As a check on the results of the MRI, the researchers ran another experiment. This time the dogs were led to a room with a maze that ended with a choice: a big bowl of food or their owner sitting in a chair with their back to the action.

Sure enough, the dogs whose brain scans lit up most brightly at the thought of owner praise made a bee-line to their person. The ones who clearly preferred food, went straight for the bowl. The rest alternated between food and owner during the test runs.

“Reviewing the videos, you could see some of the dogs really struggle,” Berns says. “They wanted the food. But they also wanted their owners.”

The new research “demonstrates that some dogs are very human oriented and form very strong attachments to their owners,” says James Serpell, a professor of animal ethics and welfare, and director of the Center for the Interaction of Animals and Society at the University of Pennsylvania.

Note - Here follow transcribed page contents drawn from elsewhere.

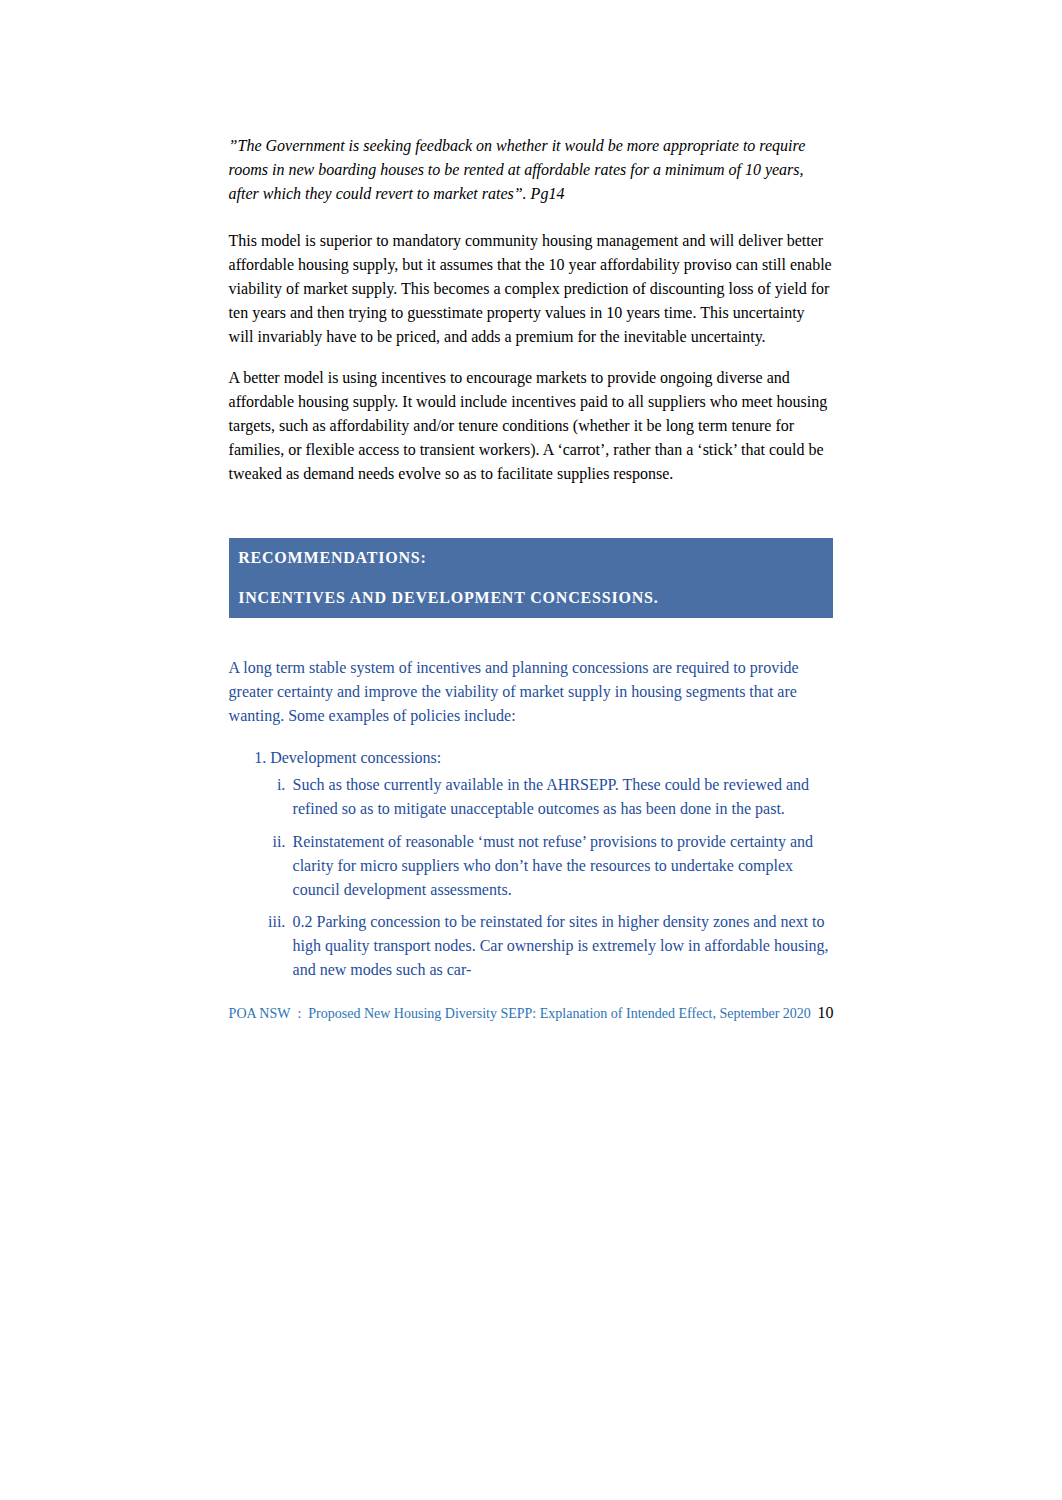”The Government is seeking feedback on whether it would be more appropriate to require rooms in new boarding houses to be rented at affordable rates for a minimum of 10 years, after which they could revert to market rates”. Pg14
This model is superior to mandatory community housing management and will deliver better affordable housing supply, but it assumes that the 10 year affordability proviso can still enable viability of market supply. This becomes a complex prediction of discounting loss of yield for ten years and then trying to guesstimate property values in 10 years time. This uncertainty will invariably have to be priced, and adds a premium for the inevitable uncertainty.
A better model is using incentives to encourage markets to provide ongoing diverse and affordable housing supply. It would include incentives paid to all suppliers who meet housing targets, such as affordability and/or tenure conditions (whether it be long term tenure for families, or flexible access to transient workers). A ‘carrot’, rather than a ‘stick’ that could be tweaked as demand needs evolve so as to facilitate supplies response.
RECOMMENDATIONS:
INCENTIVES AND DEVELOPMENT CONCESSIONS.
A long term stable system of incentives and planning concessions are required to provide greater certainty and improve the viability of market supply in housing segments that are wanting. Some examples of policies include:
Development concessions:
Such as those currently available in the AHRSEPP. These could be reviewed and refined so as to mitigate unacceptable outcomes as has been done in the past.
Reinstatement of reasonable ‘must not refuse’ provisions to provide certainty and clarity for micro suppliers who don’t have the resources to undertake complex council development assessments.
0.2 Parking concession to be reinstated for sites in higher density zones and next to high quality transport nodes. Car ownership is extremely low in affordable housing, and new modes such as car-
POA NSW : Proposed New Housing Diversity SEPP: Explanation of Intended Effect, September 2020 10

“They find positive acknowledgement from their owners to be very rewarding and they respond very strongly.”

The findings make a lot of sense to Serpell.

“From the perspective of the co-evolution of dogs and humans, you just can’t envisage a relationship lasting as long as it has if it were solely based on humans feeding dogs,” he says.

“We’ve been selecting for the type of animal that finds the attention of the human intensely rewarding in and of itself. Those are the kinds of dogs that will stick with you through thick and thin, even if there are a few lean days when you can’t afford to feed them.”